Alternative gifts

Back in the days when a couple would save co-habiting and consummation until the wedding night, the tradition of wedding gift giving was designed to set the newlyweds up with all the toasters, blenders, fondue sets and steak knives they needed for marital bliss.

It was a necessity for young lovers moving straight from the parental home to their love nest.

Today, of course, living in ‘sin’ is more often than not the norm before the man has even gotten down on bended knee. Which poses the problem of what to ask for—or, as a guest, give—when a couple already has a fully-stocked and functional household.
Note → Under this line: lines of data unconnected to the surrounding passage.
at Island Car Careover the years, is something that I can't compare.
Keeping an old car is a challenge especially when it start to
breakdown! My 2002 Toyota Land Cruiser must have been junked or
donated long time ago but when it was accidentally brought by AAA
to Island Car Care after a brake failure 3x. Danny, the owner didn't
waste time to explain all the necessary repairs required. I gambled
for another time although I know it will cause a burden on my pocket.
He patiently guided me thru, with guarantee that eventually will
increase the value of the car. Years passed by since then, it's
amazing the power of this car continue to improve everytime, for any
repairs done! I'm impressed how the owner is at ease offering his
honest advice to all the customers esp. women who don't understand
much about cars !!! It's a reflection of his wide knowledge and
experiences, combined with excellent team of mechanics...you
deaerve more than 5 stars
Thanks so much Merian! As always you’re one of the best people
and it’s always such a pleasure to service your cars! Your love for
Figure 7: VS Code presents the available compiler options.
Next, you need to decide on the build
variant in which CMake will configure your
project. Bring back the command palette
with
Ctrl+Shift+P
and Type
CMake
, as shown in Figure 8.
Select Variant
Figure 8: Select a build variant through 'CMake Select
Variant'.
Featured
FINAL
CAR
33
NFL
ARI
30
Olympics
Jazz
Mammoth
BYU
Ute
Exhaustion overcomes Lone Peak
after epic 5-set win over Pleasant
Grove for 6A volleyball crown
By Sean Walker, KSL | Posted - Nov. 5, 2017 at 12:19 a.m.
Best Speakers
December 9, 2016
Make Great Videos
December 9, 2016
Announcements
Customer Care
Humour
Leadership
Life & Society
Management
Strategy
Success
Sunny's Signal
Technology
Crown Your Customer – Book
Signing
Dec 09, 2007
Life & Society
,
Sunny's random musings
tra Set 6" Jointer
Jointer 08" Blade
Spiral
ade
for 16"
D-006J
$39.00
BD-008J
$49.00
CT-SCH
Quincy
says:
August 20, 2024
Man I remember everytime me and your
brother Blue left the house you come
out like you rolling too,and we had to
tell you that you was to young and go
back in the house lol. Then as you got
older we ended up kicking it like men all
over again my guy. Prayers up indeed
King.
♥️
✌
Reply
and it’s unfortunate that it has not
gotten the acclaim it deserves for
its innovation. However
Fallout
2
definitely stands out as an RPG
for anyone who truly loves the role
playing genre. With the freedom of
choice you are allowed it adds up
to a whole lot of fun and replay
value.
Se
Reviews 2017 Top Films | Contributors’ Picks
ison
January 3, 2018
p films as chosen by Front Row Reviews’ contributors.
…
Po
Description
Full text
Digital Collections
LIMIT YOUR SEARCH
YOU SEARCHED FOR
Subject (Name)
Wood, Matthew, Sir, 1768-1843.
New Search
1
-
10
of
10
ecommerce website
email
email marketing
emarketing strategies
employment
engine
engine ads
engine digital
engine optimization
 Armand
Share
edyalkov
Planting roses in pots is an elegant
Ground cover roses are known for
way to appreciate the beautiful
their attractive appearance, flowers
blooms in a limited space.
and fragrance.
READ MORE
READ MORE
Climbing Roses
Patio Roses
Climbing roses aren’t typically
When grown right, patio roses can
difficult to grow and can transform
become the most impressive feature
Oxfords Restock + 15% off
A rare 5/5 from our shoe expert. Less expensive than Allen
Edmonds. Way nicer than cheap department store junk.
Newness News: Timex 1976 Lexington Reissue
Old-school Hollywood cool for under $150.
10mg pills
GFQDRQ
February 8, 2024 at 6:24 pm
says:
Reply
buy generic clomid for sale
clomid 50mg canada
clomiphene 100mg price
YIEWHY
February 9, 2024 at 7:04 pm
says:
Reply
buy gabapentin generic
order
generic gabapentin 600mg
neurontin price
Gift registries are immensely popular for the fact that it allows the pair to specify items they actually want—really, one fondue set is usually one too many; two is a waste of everyone’s time and money. They also allow the couple to be a little indulgent and pick out things like a $200 designer kettle that they would love to own but would never in a million years fork out for themselves.

Something different
A registry is all very well and good, but if a guest would prefer not to simply tick a box, they may come up with something a little out of the ordinary. It requires knowing a bit about the newlyweds. Perhaps they are literature fanatics—scour eBay for a rare first edition book of a favourite classic. How about an experience like a tandem sky dive (provided the bride or groom doesn’t have a fear of heights)?

Something noble
Altruistic types (like Prince William and Kate Middleton) may decide that they have everything they need and a ceremony, party and honeymoon is more than enough to mark their union. So, in lieu of a bunch of kitschy nick-nacks, they elect for philanthropic contributions from guests, requesting that those who wish to buy a present direct their finances towards a charity of the couple’s choice.

Something big
Rather than end up with a collection of little things that are all very lovely but not particularly useful, the bride and groom may choose to reach for the stars. Maybe they’re in the market for a new car or an Italian lounge suite or a kick-ass home entertainment system and prefer that guests chip in towards it. It may sound a little extravagant—and a ‘big ticket’ item is relative to the wealth of the couple and their guests—but at least they’ll end up with something they want, love and will use.

Something exotic
There’s a little thing called the honeymoon registry which is becoming increasingly popular. Once the couple have made their honeymoon plans, their agent will itemise the trip and create a registry so that guests can help cover the costs. So you may find yourself paying for their massage on the beach in Mauritius, shouting them dinner on their last night in Rome or their flights to Hong Kong.

Something to spend
It’s not terribly romantic but often cash is given or requested. In many Asian cultures money is often the preferred present. The ‘money dance’ is a tradition seen in some European cultures where guests pin cash to the bride’s dress in exchange for the honour of having a twirl on the dance floor with her. Then there’s the ‘wishing well’ where guests cough up dough and the couple spend it how they please, even if it’s to help pay off their home or cover the wedding costs. If you’d prefer they spoil themselves, consider a pre-paid credit card for the honeymoon. The burning question: how much to give? Some say the amount should reflect the per head cost of hosting the reception but that’s rather difficult to determine and, really, it’s a wedding not a transaction. Pay an amount you can afford which feels right.